# next stop - requiem



## Oskaar (Mar 17, 2011)

*Verdi "Messa da Requiem" Karajan -- Tomowa-Sintow -- Baltsa -- Carreras -- van Dam 1984*

*Anna Tomowa-Sintow, Sopran
Agnes Baltsa, Mezzosopran
José Carreras, Tenor
José van Dam, Bass-Bariton

Giuseppe Verdi "Messa da Requiem"
Funeral Mass for four soloists,
double choir and orchestra
Konzertvereinigung Wiener Staatsopernchor
Chor der Nationaloper Sofia
Wiener Philharmoniker
Conductor: Herbert von Karajan*

Beautiful performance of a heavenly magical work. I have a lot to explore about Karajan to find my oppinion about wether he deserved his status or not. But I have had a slightly thaught about him being more concerned about a strict kind of dicipline, accuracy, and almost mathematical perfection, in opposite to lyricism, and other "life" and qualities, to a piece or an artist that I lack ability to explain. It is more a stomack feel. 
But here my stomack feel tells me that Karajan has put on a softer glove, more in my taste. He brings out the best that the artists and the material can offer in a very fine, rich and tense way. There is a magic nerve through it all.
The sound is not bad, and very good considered the date it was performed.


----------



## Oskaar (Mar 17, 2011)

*Requiem - Faure - Zagreb 2008*

*Ivana Kladarin (sopran)
Adrian Erod (bariton)
Mario Penzar (orgulje)
Dirigent: Tonči Bilić
Zagreb 2008*

Another requiem highlight for me; the one from Faure. He is a composer that I admire very much, even if I have a lot to discover jet about his music.
The requiem has a kind of humbleness about it, and still the strength and emotional power and seriousity to dress the format of a requiem.
The amalgam of grand and humble is to me utterly beautiful.

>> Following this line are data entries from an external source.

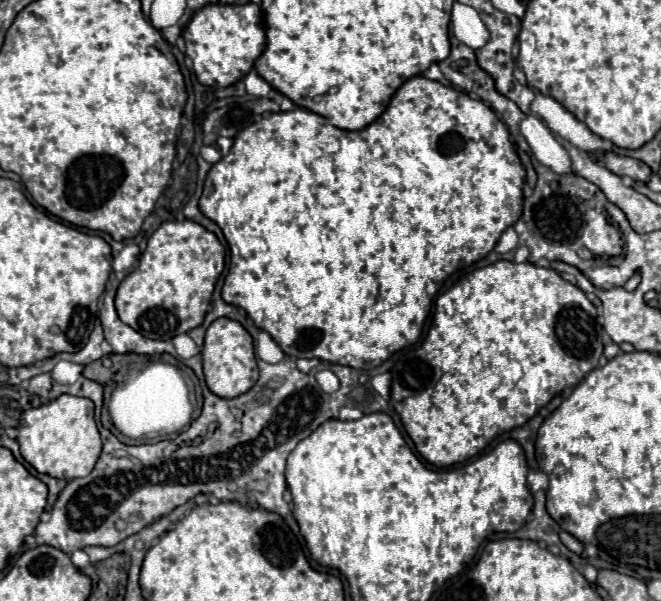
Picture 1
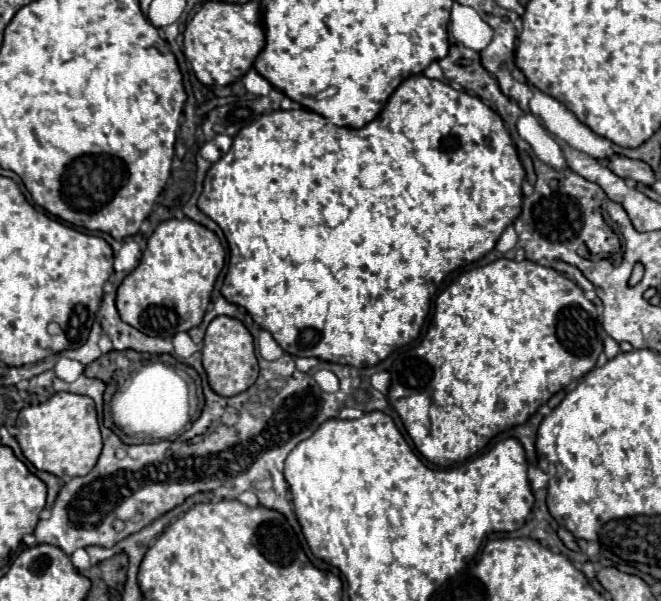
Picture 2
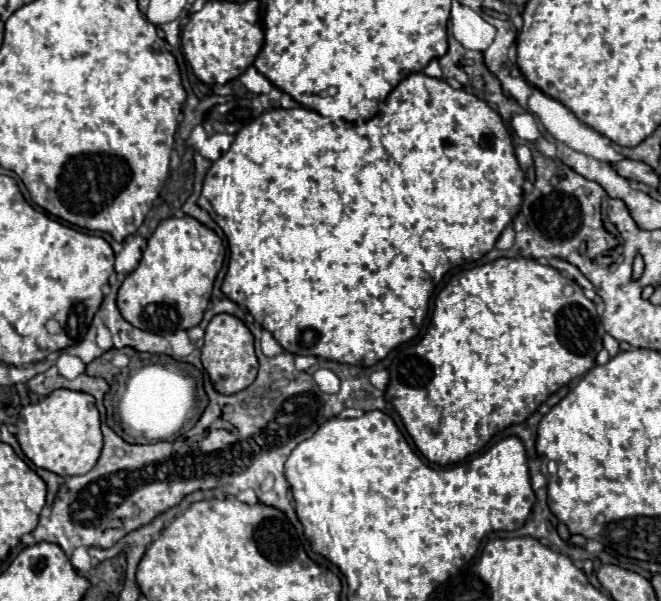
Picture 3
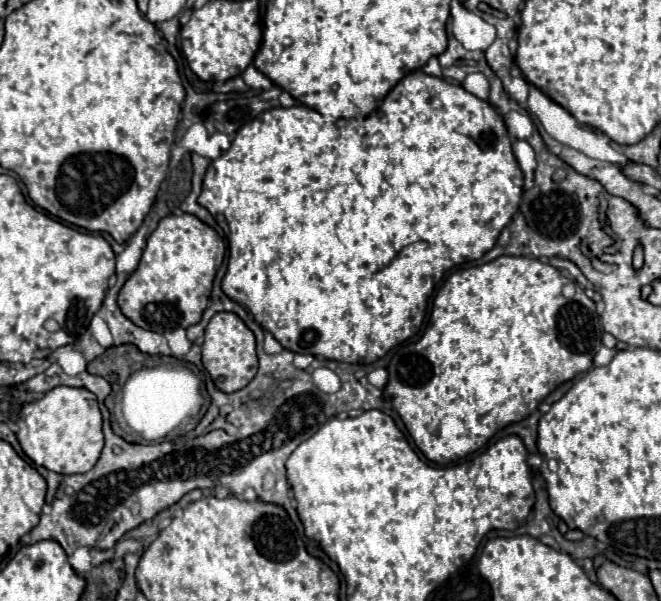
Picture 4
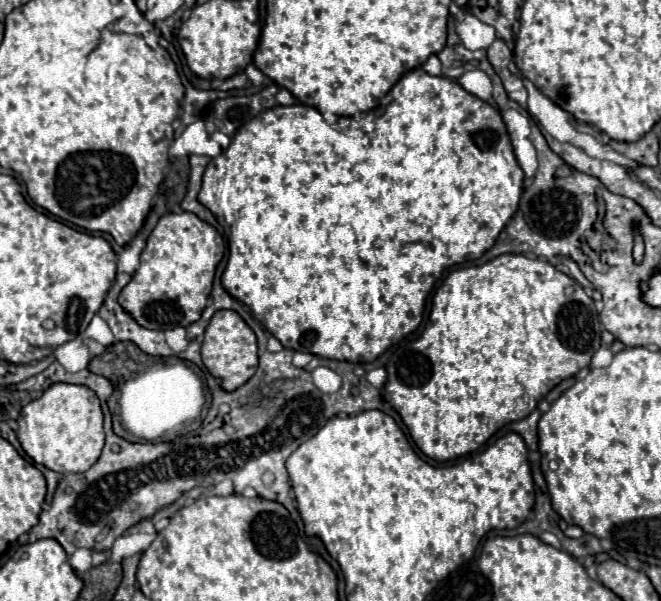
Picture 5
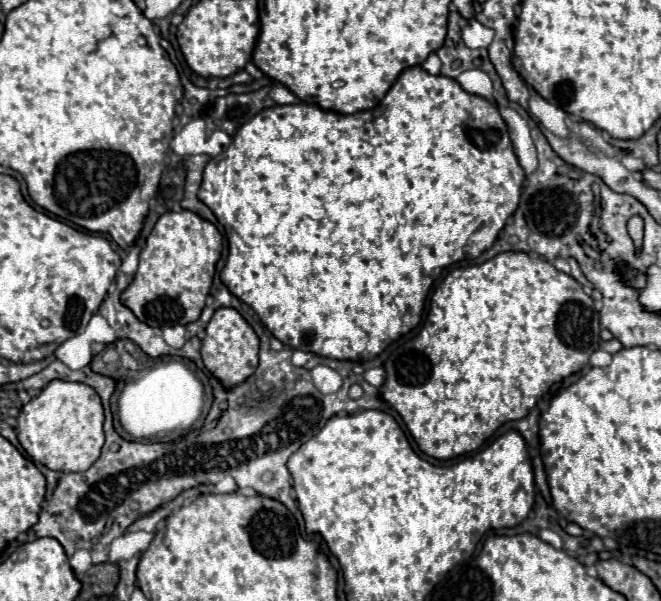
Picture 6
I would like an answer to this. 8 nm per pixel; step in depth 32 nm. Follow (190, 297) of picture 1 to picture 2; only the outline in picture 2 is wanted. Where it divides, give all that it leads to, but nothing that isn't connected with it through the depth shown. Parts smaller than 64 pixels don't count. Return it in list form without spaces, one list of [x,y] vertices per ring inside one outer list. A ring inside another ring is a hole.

The performance is very good.

youtube comments


----------



## Oskaar (Mar 17, 2011)

*Mozart Requiem D minor K 622 Herbert von Karajan Wiener Philarmoniker*

*Wolfgang Amadeus Mozart Requiem D minor 
Herbert von Karajan conducts Wiener Philarmoniker
Introitus : Reqiem 0:00
Kyrie 5:32
Sequentia: Dies irae 8:15
Sequentia: Tuba mirum 10.08
Sequentia: Rex tremendae 13:59
Sequentia: Recordare 16:20
Sequentia: Confutatis 21:31
Sequentia: Lacrimosa 23:47
Offertorium: Domine Jesu 27:27
Offertorium: Hostias 31:21
Sanctus 36:00
Benedictus 37:51
Agnus Dei 43:31
Communio: Lux aeterna 47:11*

Mozarts requiem shows that his musical depth has many levels of artistic and personal layers. It is more obvious in this work than much of his other music that can seem light and more on the surface.
That was my first impression of Mozart, but more and more of hes music surprises me of a richness in expressions arround human life and feelings that I just thought was not there.
Karajan and the orchestra again catalysize the qualities in the work and in the artists.

youtube comments

The greatest work of the greatest composer, conducted by the greatest maestro, with the greatest orchestra, Bravo! Grazie, Maestro, Vielen Danke Herr von Karajan! Vielen Danke, Herr Mozart! Ganz wunderbar!﻿

It gives me goosebumps. Simply incredible﻿


----------



## Oskaar (Mar 17, 2011)

*Louis Hector Berlioz: Requiem (Lyon 2012)*

*Louis Hector Berlioz: Requiem (Lyon 2012).
Director: Leonard Slatkin, Tenor: Steve Davislim, Orchestre National de Lyon, Choeurs de Lyon.*

Great work, performance and video production!

youtube comments

*Agnus dei.... SOOOO BEAUTIFULL!﻿

I´m not a big fan of Hector Berlioz, but this work is near perfection.﻿

The Verdi Requiem is a masterpiece, of course, but the Berlioz Requiem is still the champ for me!﻿

I clicked here by mistake.
And NO mistake it was.
I call this ... EUREKA )
Thank you!﻿*


----------



## Oskaar (Mar 17, 2011)

*Brahms Ein Deutsches Requiem Van Dam Battle Karajan Wiener Philharmoniker*

*Johannes Brahms Ein Deutsches Requiem
Herbert von Karajan conducts Wiener Philharmoniker
„Selig sind, die da Leid tragen" (Moderatamente lento con espressione) 0:00
„Denn alles Fleisch, es ist wie Gras" (Allegro non troppo) 11:20
„Herr, lehre doch mich" (Andante moderato) 26:38
„Wie lieblich sind deine Wohnungen" (Moderatamente mosso) 38:25
„Ihr habt nun Traurigkeit" 44:10
„Denn wir haben hie keine bleibende Statt" (Andante, vivace, allegro) 52:25
„Selig sind die Toten" (Solenne) 1:06:05*

Fantastic!

youtube comments

*I love the way Herbert von Karajan sings along with the chorus as he conducts. (It's like being able to walk and chew bubble gum, or to rub your stomach while patting your head, only far more artistic and involved). I've heard several performances of this requiem; also quite a number of the conductor's recordings. He's a lot less restrained than he was in his younger years. Much more openly emotional. A good fit for the composer.﻿

so sublime >>> human life is like a breath*


----------